START EXTRACTED ENTRIES

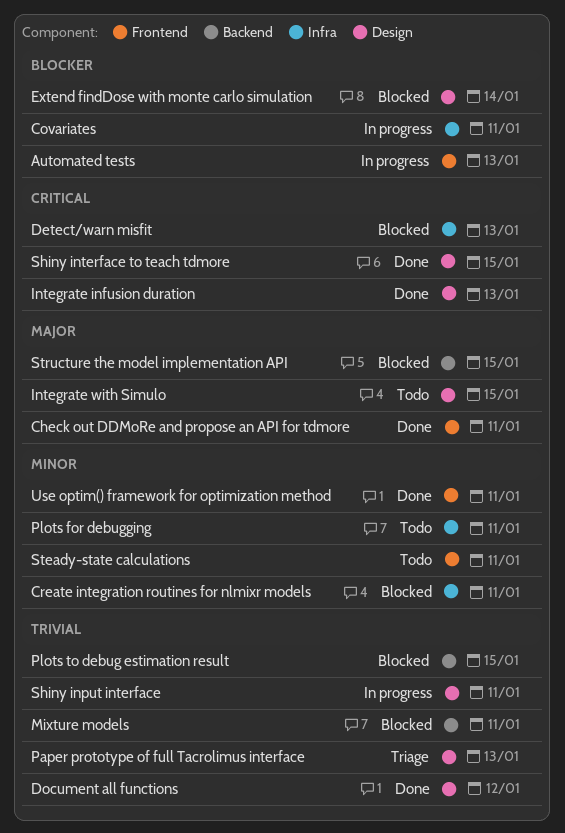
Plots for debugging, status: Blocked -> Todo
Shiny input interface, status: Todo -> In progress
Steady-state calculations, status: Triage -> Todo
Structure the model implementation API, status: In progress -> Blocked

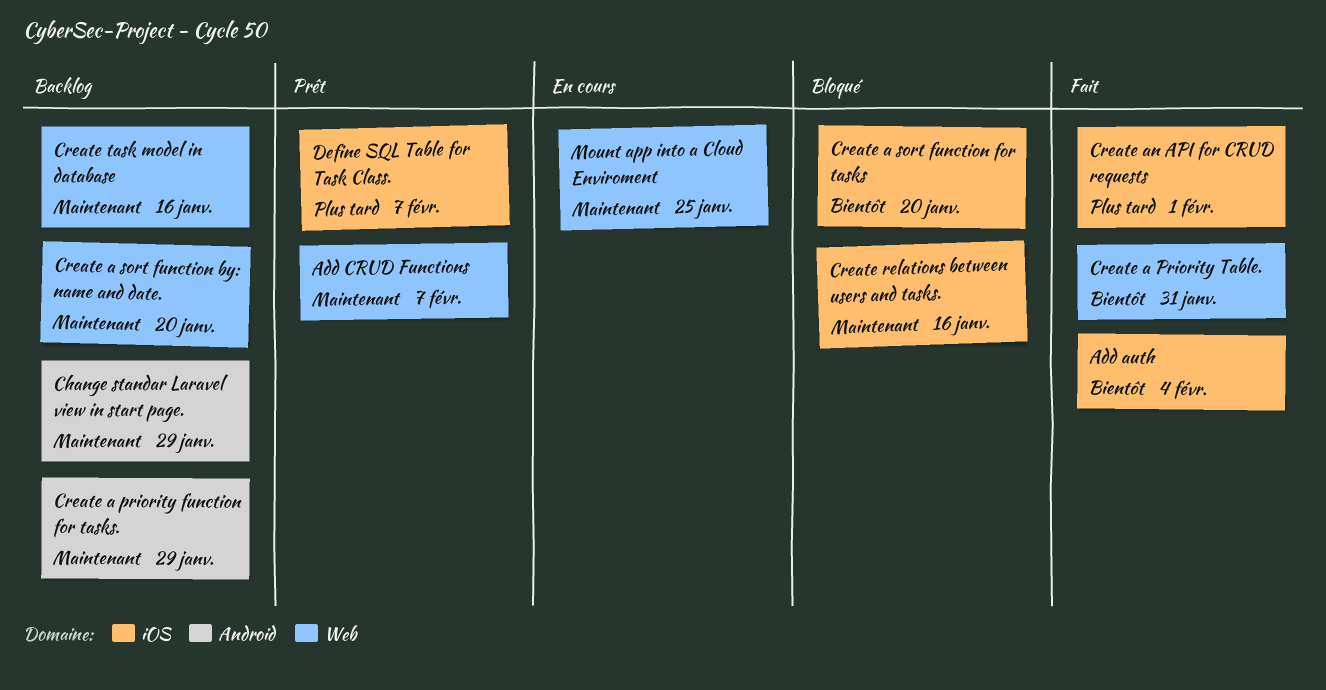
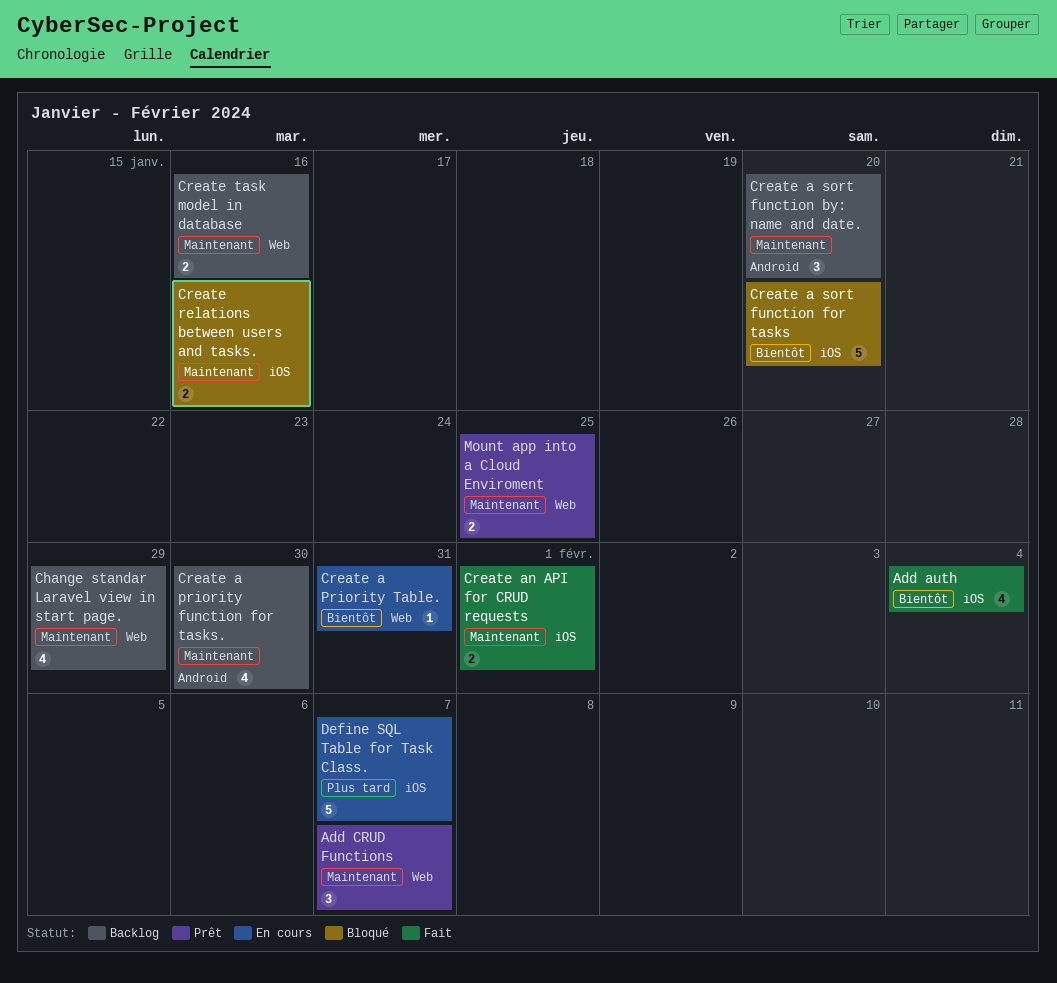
Change standar Laravel view in start page., label: Android -> Web
Create a priority function for tasks., due: Jan 29 -> Jan 30
Create a Priority Table., status: Fait -> En cours
Create a sort function by: name and date., label: Web -> Android
Create an API for CRUD requests, priority: Plus tard -> Maintenant
Define SQL Table for Task Class., status: Prêt -> En cours
Mount app into a Cloud Enviroment, status: En cours -> Prêt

END EXTRACTED ENTRIES

__TASK STATEMENT__: Write the lines from the one with "Steady-state calculations, status: Triage" through the last line of the entries out again exactly, both ends included, and skip the pictures.

__OUTPUT FOR THIS EXERCISE__:
Steady-state calculations, status: Triage -> Todo
Structure the model implementation API, status: In progress -> Blocked

Change standar Laravel view in start page., label: Android -> Web
Create a priority function for tasks., due: Jan 29 -> Jan 30
Create a Priority Table., status: Fait -> En cours
Create a sort function by: name and date., label: Web -> Android
Create an API for CRUD requests, priority: Plus tard -> Maintenant
Define SQL Table for Task Class., status: Prêt -> En cours
Mount app into a Cloud Enviroment, status: En cours -> Prêt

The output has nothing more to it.